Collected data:
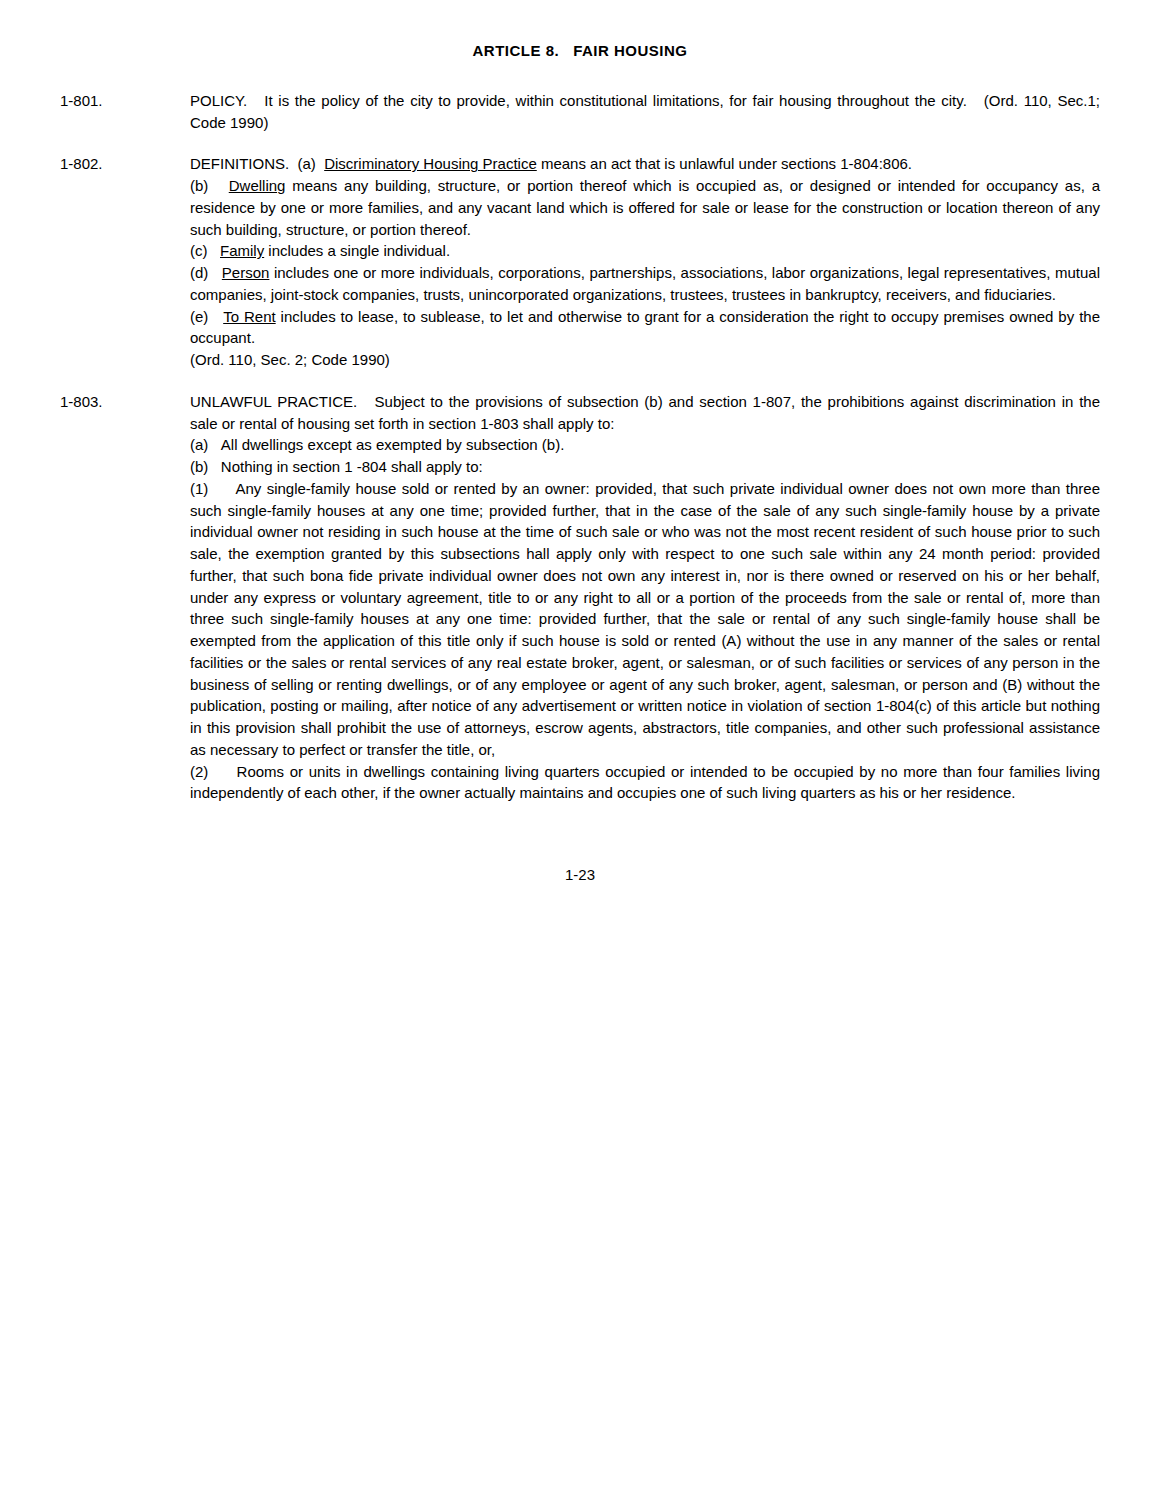ARTICLE 8. FAIR HOUSING
1-801.
POLICY. It is the policy of the city to provide, within constitutional limitations, for fair housing throughout the city. (Ord. 110, Sec.1; Code 1990)
1-802.
DEFINITIONS. (a) Discriminatory Housing Practice means an act that is unlawful under sections 1-804:806.
(b) Dwelling means any building, structure, or portion thereof which is occupied as, or designed or intended for occupancy as, a residence by one or more families, and any vacant land which is offered for sale or lease for the construction or location thereon of any such building, structure, or portion thereof.
(c) Family includes a single individual.
(d) Person includes one or more individuals, corporations, partnerships, associations, labor organizations, legal representatives, mutual companies, joint-stock companies, trusts, unincorporated organizations, trustees, trustees in bankruptcy, receivers, and fiduciaries.
(e) To Rent includes to lease, to sublease, to let and otherwise to grant for a consideration the right to occupy premises owned by the occupant.
(Ord. 110, Sec. 2; Code 1990)
1-803.
UNLAWFUL PRACTICE. Subject to the provisions of subsection (b) and section 1-807, the prohibitions against discrimination in the sale or rental of housing set forth in section 1-803 shall apply to:
(a) All dwellings except as exempted by subsection (b).
(b) Nothing in section 1 -804 shall apply to:
(1) Any single-family house sold or rented by an owner: provided, that such private individual owner does not own more than three such single-family houses at any one time; provided further, that in the case of the sale of any such single-family house by a private individual owner not residing in such house at the time of such sale or who was not the most recent resident of such house prior to such sale, the exemption granted by this subsections hall apply only with respect to one such sale within any 24 month period: provided further, that such bona fide private individual owner does not own any interest in, nor is there owned or reserved on his or her behalf, under any express or voluntary agreement, title to or any right to all or a portion of the proceeds from the sale or rental of, more than three such single-family houses at any one time: provided further, that the sale or rental of any such single-family house shall be exempted from the application of this title only if such house is sold or rented (A) without the use in any manner of the sales or rental facilities or the sales or rental services of any real estate broker, agent, or salesman, or of such facilities or services of any person in the business of selling or renting dwellings, or of any employee or agent of any such broker, agent, salesman, or person and (B) without the publication, posting or mailing, after notice of any advertisement or written notice in violation of section 1-804(c) of this article but nothing in this provision shall prohibit the use of attorneys, escrow agents, abstractors, title companies, and other such professional assistance as necessary to perfect or transfer the title, or,
(2) Rooms or units in dwellings containing living quarters occupied or intended to be occupied by no more than four families living independently of each other, if the owner actually maintains and occupies one of such living quarters as his or her residence.
1-23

TASK PROMPT: Would you return the records exactly, keeping out every picture?

TASK SOLUTION:
ARTICLE 8. FAIR HOUSING
1-801.
POLICY. It is the policy of the city to provide, within constitutional limitations, for fair housing throughout the city. (Ord. 110, Sec.1; Code 1990)
1-802.
DEFINITIONS. (a) Discriminatory Housing Practice means an act that is unlawful under sections 1-804:806.
(b) Dwelling means any building, structure, or portion thereof which is occupied as, or designed or intended for occupancy as, a residence by one or more families, and any vacant land which is offered for sale or lease for the construction or location thereon of any such building, structure, or portion thereof.
(c) Family includes a single individual.
(d) Person includes one or more individuals, corporations, partnerships, associations, labor organizations, legal representatives, mutual companies, joint-stock companies, trusts, unincorporated organizations, trustees, trustees in bankruptcy, receivers, and fiduciaries.
(e) To Rent includes to lease, to sublease, to let and otherwise to grant for a consideration the right to occupy premises owned by the occupant.
(Ord. 110, Sec. 2; Code 1990)
1-803.
UNLAWFUL PRACTICE. Subject to the provisions of subsection (b) and section 1-807, the prohibitions against discrimination in the sale or rental of housing set forth in section 1-803 shall apply to:
(a) All dwellings except as exempted by subsection (b).
(b) Nothing in section 1 -804 shall apply to:
(1) Any single-family house sold or rented by an owner: provided, that such private individual owner does not own more than three such single-family houses at any one time; provided further, that in the case of the sale of any such single-family house by a private individual owner not residing in such house at the time of such sale or who was not the most recent resident of such house prior to such sale, the exemption granted by this subsections hall apply only with respect to one such sale within any 24 month period: provided further, that such bona fide private individual owner does not own any interest in, nor is there owned or reserved on his or her behalf, under any express or voluntary agreement, title to or any right to all or a portion of the proceeds from the sale or rental of, more than three such single-family houses at any one time: provided further, that the sale or rental of any such single-family house shall be exempted from the application of this title only if such house is sold or rented (A) without the use in any manner of the sales or rental facilities or the sales or rental services of any real estate broker, agent, or salesman, or of such facilities or services of any person in the business of selling or renting dwellings, or of any employee or agent of any such broker, agent, salesman, or person and (B) without the publication, posting or mailing, after notice of any advertisement or written notice in violation of section 1-804(c) of this article but nothing in this provision shall prohibit the use of attorneys, escrow agents, abstractors, title companies, and other such professional assistance as necessary to perfect or transfer the title, or,
(2) Rooms or units in dwellings containing living quarters occupied or intended to be occupied by no more than four families living independently of each other, if the owner actually maintains and occupies one of such living quarters as his or her residence.
1-23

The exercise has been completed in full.